Most folks don’t think they deserve, need or are capable of getting help.  You are already facing more questions than answers, and the thought of trying to find support for yourself is likely daunting.  And, in spite of the shock, disappointment, anger, and betrayal you may be feeling, people tend to discount and push aside all these feelings as secondary or not important.  Here’s a good reason why you should seek support – 
Infertility diagnosis has a similar impact to receiving a cancer diagnosis.
Research from a Harvard Medical Study showed that women with infertility felt as anxious and/or depressed as those who had received a cancer diagnosis.  And in another study, 15-50% of participants said this (having infertility issues) is the most upsetting thing to have happened to them. Not having your family plan or being able to have a family is a HUGE reality adjustment.  

Hmm, maybe?  Of course, we hope time and persistence will be the answer, but that is not always the case.  People tend to adopt an “I’ll suck it up and deal with all these doctors, and answer all these very personal questions, and go through invasive exams, injections, etc. all for the baby, and I will just deal.”  
Infertility treatment is a marathon, not a sprint.
Most likely you are going to be involved in seeking professional help, such as OB-GYN and then Reproductive Endocrinologists, and then possibly Urologist.  You will undergo a lot of diagnostic testing to try and determine the cause, all the while nail-biting, wondering, speculating and doing waaay too much internet searching as to ‘what is going on.’  And ladies, if you dread seeing your OB/GYN for regular annual exams, get ready, because R.E.s need to do more exams and they can feel invasive (I’m talking about internal ultrasounds).  You need to get real comfortable, real quick with letting go of modesty and learning more about your reproductive systems than you ever cared to know.  Talking to other folks going through ART treatment or counseling professionals can be a place to share your feelings related to all the tests, treatment options, and creating a plan that is going to work for you.

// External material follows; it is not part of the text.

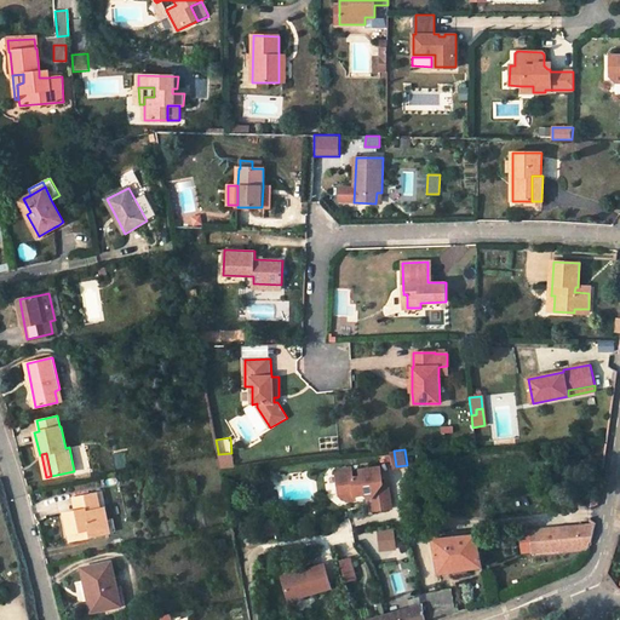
[(218,454),(220,470),(234,469),(231,453),(218,454)]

True, you share a goal or a dream.  And, achieving that dream is of great importance, but not at the expense of your mental health or to the detriment of the couple.    
You have to be a strong WE before you become 3.
A strong foundation is KEY before beginning your family.  It takes effort, continued interest, respect, kindness and understanding to create and maintain a strong relationship.  And, as I mentioned earlier, this is one of the toughest things you are going through, as an individual and as a couple.  This situation is unique, and how you care for yourselves and one another is going to be very important.  Your awareness of your own needs, your partner’s needs, and how you love and support one another is of great importance and a trained counselor is a valuable consultant in this process.

You have nothing to be ashamed about.  You have done nothing wrong.  And there is nothing wrong with you!
People feel so responsible, guilty, bewildered, and can experience a sense of loss and betrayal when undergoing infertility.  A man can feel like less of a man if the issue is due to their reproductive system.  A woman feel like less of a woman if she cannot get pregnant or carry a baby to term.  We immediately heap on the blame, and go through real loss and grief. Then, there is the anxiety and worry over “if,” “how,” and “when.”  There are about 1000 questions to every answer, and then all the “helpful” advice you’re bound to get.  You are not at fault, and I want you to get through this with as much support, knowledge, skills and grace as you possibly can.